No hay banda sonora alguna en Poesía, ni colores dominantes en la paleta fotográfica, tampoco primeros planos ni movimientos de cámara que rebasen el mínimo indispensable, pero tampoco ocasión para que el espectador repare en ello. El desarrollo dramático entero descansa en dos piernas: por un lado, en la portentosa y matizada interpretación de Yoon Jeong-Hee, ícono del cine coreano de los setenta, rescatada del retiro como Mija, en un papel de veracidad lacerante. Por el otro lado está la ya descrita naturaleza narrativa de su guión, escrito por el cineasta y premiado en su respectiva categoría en el Festival de Cannes 2010, donde Poesía compitió también por la Palma de Oro, obtenida finalmente por La Leyenda del Tío Boonmee (con quien también compartirá salas durante el FICUNAM).
***
Llegada a su quinto largometraje (aunque es el primero en exhibición mexicana), la obra en proceso de Lee Chang-Dong aparece como un sendero propio hecho de variaciones, recurrencias e inquietudes que se cuestionan y responden unas a otras como destellos brumosos de un lado a otro de su filmografía: la pérdida del hijo en Secret Sunshine (2007), el agrio proceso de la enfermedad en Oasis (2002) o el suicidio como detonante argumental en Peppermint Candy (2000) encuentran en Poesía correspondencias, acaso ecos, respuestas o preguntas formuladas en otro tono.

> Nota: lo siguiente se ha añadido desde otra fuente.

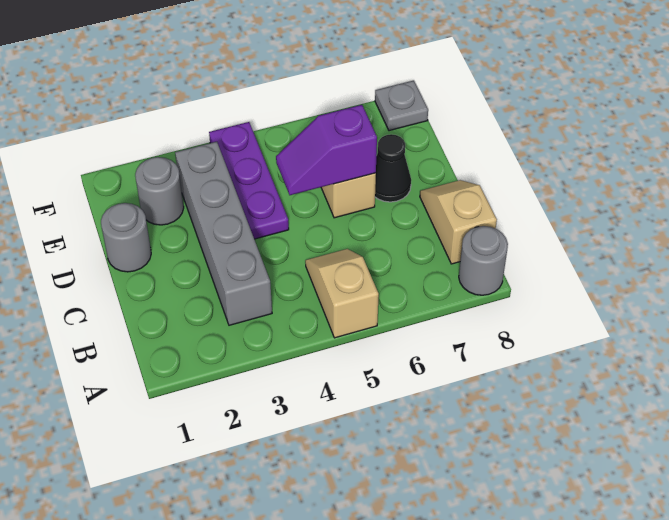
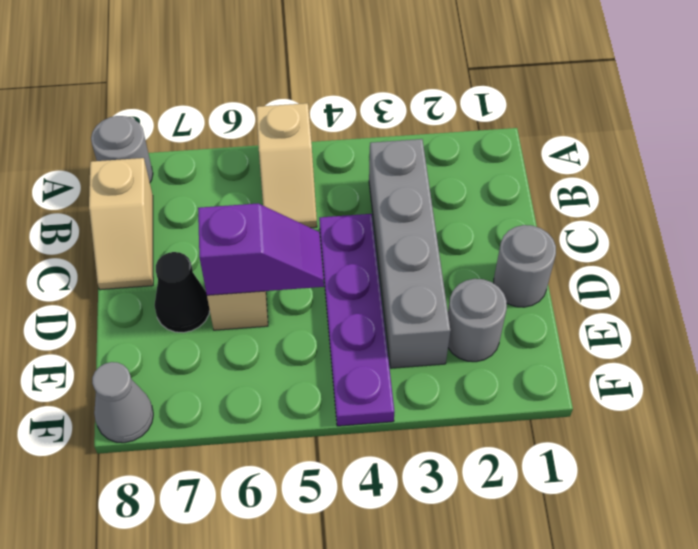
purple 1x3 plate [209,122,289,239] -> purple 1x4 plate [319,214,394,426]
grey 1x1 plate [375,81,428,131] -> grey 1x1 cone [92,362,153,443]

Tomada así, como obra integral, la de Chang-Dong parece hablar como una de las más sólidas y exportables dentro del cine surgido en Corea del Sur a partir de la segunda mitad de la década de 1990, y que permitió una amplia difusión occidental del trabajo de Kim Ki-Duk, Park Chan-Wook, Bong Joon-Ho, entre los más recurrentes, o de éxitos comerciales de género como Lazos de guerra (Kang Je-Gyu, 2004), My Sassy Girl (Kwak Jae-Young, 2001) o Todos los caminos llevan a casa (Lee Jeong-Hyang, 2002). Es la surcoreana la cinematografía de mayor vigor, estímulo y alcance estético dentro de las orientales contemporáneas, y Poesía, seguramente, uno de los resultados definitivos de este proceso.